* [TASK TO CARRY OUT] Reproduce the passage of the Reading Week blog post between "My Florida vacation" and "thought of them.", inclusive, substituting "Arizona" for each occurrence of "Florida".

* [TEXT SECTION]
---------------

Tuesday, February 23, 2010

Reading Week reading

My Florida vacation wasn't all Olympic curling and Trix (not just for kids, and they taste as good as I remember!). I also took advantage of the spirit of the week to do some personal/pleasure reading for the first time since I read Eoin Wilson's attempt at a Hitchhiker's Guide To The Galaxy book - which, come to think of it, was not a pleasure - over Christmas.

I got through three books from start to finish in Florida - in the spirit of the Olympics, two were about hockey, in the spirit of being in a foreign land, all were by Canadians. Here's what I thought of them.

Leafs Abomination

There were two books available this hockey season about oh wow the Leafs suck. This one, by the Toronto Star's Dave Feschuk and The Globe And Mail's Michael Grange, and Why The Leafs Suck by Al Strachan of the Toronto Sun.

I chose Abomination over the other one because, upon quick glance, it seemed more light-hearted and fun than Strachan's book (for example, it was priced at $19.67, a price any Leafs fan can understand quite quickly). Abomination turned out to have a fair bit more legitimate journalism than I expected - not necessarily a bad thing, but I'm still pining for a book that chronicles the mid-90s, the last era in which I was a Leafs fan, when the Leafs trotted out no-hope players like Mark Kolesar, David Harlock, and Sean Haggerty one after another.

Abomination sums up the history of the Leafs quite succintly, going from Conn Smythe to Stafford Smythe to Harold Ballard to the present day, hitting all the key points along the way. But the majority of the words are saved for the present day - Feschuk and Grange seem to think one of the major problems with the Leafs is the absence of a single, public owner in the vein of Smythe and Ballard, and go to great lengths to paint different figures within MLSE and the Ontario Teachers' Pension Plan as sharing the responsibilities of a true owner (interviewing most of them).

---------------

* [COLLECTED MATERIAL]
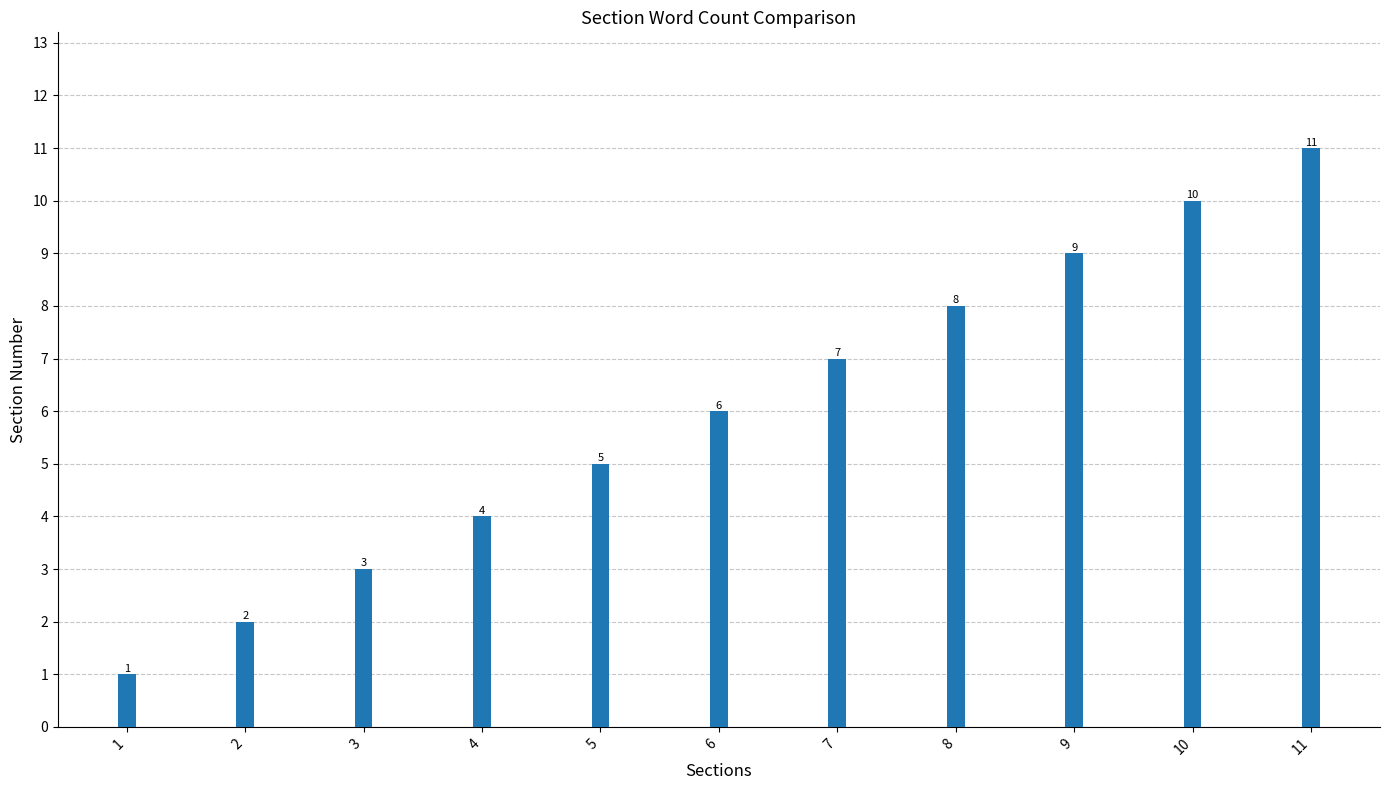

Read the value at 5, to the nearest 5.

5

---------------

* [TASK OUTPUT]
My Arizona vacation wasn't all Olympic curling and Trix (not just for kids, and they taste as good as I remember!). I also took advantage of the spirit of the week to do some personal/pleasure reading for the first time since I read Eoin Wilson's attempt at a Hitchhiker's Guide To The Galaxy book - which, come to think of it, was not a pleasure - over Christmas.

I got through three books from start to finish in Arizona - in the spirit of the Olympics, two were about hockey, in the spirit of being in a foreign land, all were by Canadians. Here's what I thought of them.